Regreso a clases: ¿qué hábitos invisibles están exponiendo a los niños a enfermedades respiratorias?
La vuelta a las aulas y el riesgo silencioso
Cada inicio de ciclo escolar trae consigo una mezcla de ilusión y retos para las familias y profesores. Pero, junto con el reencuentro y el aprendizaje, se renuevan también ciertos riesgos de salud, particularmente los relacionados con enfermedades respiratorias en niñas y niños. Este fenómeno no solo se debe al cambio en la interacción social, sino también a hábitos pocas veces identificados que aumentan la vulnerabilidad a estas infecciones.
¿Por qué aumentan las enfermedades respiratorias durante el regreso a clases?
Las escuelas son espacios donde la convivencia estrecha facilita la transmisión de virus y bacterias que causan infecciones respiratorias agudas. Pero más allá del contacto directo, existen factores “invisibles” que potencian este riesgo:
- Ventilación insuficiente: Muchos salones carecen de una adecuada circulación de aire, permitiendo que los agentes patógenos permanezcan en el entorno.
- Higiene de manos descuidada: El hábito de lavarse las manos con frecuencia y correctamente no está siempre arraigado en los más pequeños, facilitando la transmisión de gérmenes.
- Uso inapropiado de cubrebocas: Aunque sigue siendo una medida eficaz, su mala colocación o abandono prematuro reduce su protección.
- Falta de hidratación: No beber suficiente agua afecta la mucosa respiratoria, disminuyendo las defensas naturales.
- Alimentación desequilibrada: Una dieta pobre en nutrientes esenciales puede debilitar el sistema inmunológico.
Vacunación: el pilar fundamental para la prevención
Es indispensable que las niñas y niños tengan el esquema completo de vacunación al día, lo cual incluye no solamente la vacuna contra la influenza y el COVID-19, sino también otras inmunizaciones que protegen contra enfermedades respiratorias graves.
¿Qué vacunas deben considerarse?
- Vacuna antigripal (influenza), especialmente durante épocas de mayor circulación viral.
- Vacuna contra el neumococo, que protege contra neumonías y otras infecciones respiratorias complicadas.
- Vacuna contra el COVID-19, según protocolos vigentes.
- Otras vacunas del esquema nacional que contribuyen a un fortalecimiento integral del sistema inmunológico.
Importancia del seguimiento médico
Acudir regularmente al pediatra para monitorear el estado de salud y actualizar las vacunas es tan vital como la educación sobre hábitos de higiene. El profesional de salud puede orientar sobre señales de alerta y reforzar la prevención.
Prácticas sencillas para cuidar a los estudiantes
No es necesario cambiar radicalmente la rutina para promover la salud respiratoria en el regreso a clases.
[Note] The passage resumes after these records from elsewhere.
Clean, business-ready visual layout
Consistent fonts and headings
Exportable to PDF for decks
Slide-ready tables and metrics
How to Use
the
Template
Algunas acciones fáciles de implementar pueden marcar una gran diferencia:
1. Lavado frecuente y correcto de manos
Enseñar a los niños a lavarse con agua y jabón durante al menos 20 segundos, especialmente antes de comer y después de ir al baño.
2. Uso adecuado del cubrebocas
Evitar tocarlo y reemplazarlo cuando esté húmedo o sucio.
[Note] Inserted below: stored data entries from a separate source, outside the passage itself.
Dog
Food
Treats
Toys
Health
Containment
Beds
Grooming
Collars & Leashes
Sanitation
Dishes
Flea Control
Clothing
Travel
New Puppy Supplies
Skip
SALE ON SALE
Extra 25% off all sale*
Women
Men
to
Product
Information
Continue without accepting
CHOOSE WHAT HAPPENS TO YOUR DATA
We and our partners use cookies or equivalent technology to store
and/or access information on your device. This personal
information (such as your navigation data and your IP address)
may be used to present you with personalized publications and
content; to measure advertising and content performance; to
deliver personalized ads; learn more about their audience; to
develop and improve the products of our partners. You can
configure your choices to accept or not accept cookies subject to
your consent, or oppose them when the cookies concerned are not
3. Mantener una buena alimentación
Incluir frutas, verduras y alimentos ricos en vitaminas A, C y D para reforzar las defensas.
4. Hidratación constante
Proporcionar agua durante el día para mantener las mucosas hidratadas.
5. Ventilar espacios cerrados
Aprovechar momentos para abrir puertas y ventanas, favoreciendo la circulación de aire y disminuyendo la concentración de virus.
El papel de padres y docentes en esta misión
La prevención no es solo responsabilidad de los niños. Padres y maestros tienen un rol crucial al fomentar estas prácticas, modelar comportamientos saludables y estar atentos a síntomas como tos persistente, fiebre o dificultad para respirar.
Comunicación abierta y educación continua
Crear espacios donde niñas y niños puedan expresar cómo se sienten y entender la importancia de cuidar su salud es una estrategia poderosa que, a largo plazo, ayuda a formar hábitos preventivos sólidos.
Conclusión: un esfuerzo conjunto para un regreso sano
Este regreso a clases es una oportunidad para fortalecer no solo conocimientos académicos, sino también el compromiso por una salud colectiva. Reconocer esos hábitos “invisibles” que incrementan el contagio y enfrentarlos con educación, vacunación y medidas sencillas fomentará ambientes escolares más seguros y saludables.
Recordemos que el bienestar de las niñas y niños depende de un enfoque integral donde la prevención, la alimentación adecuada y la atención médica oportuna son las claves para disfrutar de un ciclo escolar lleno de aprendizaje y energía.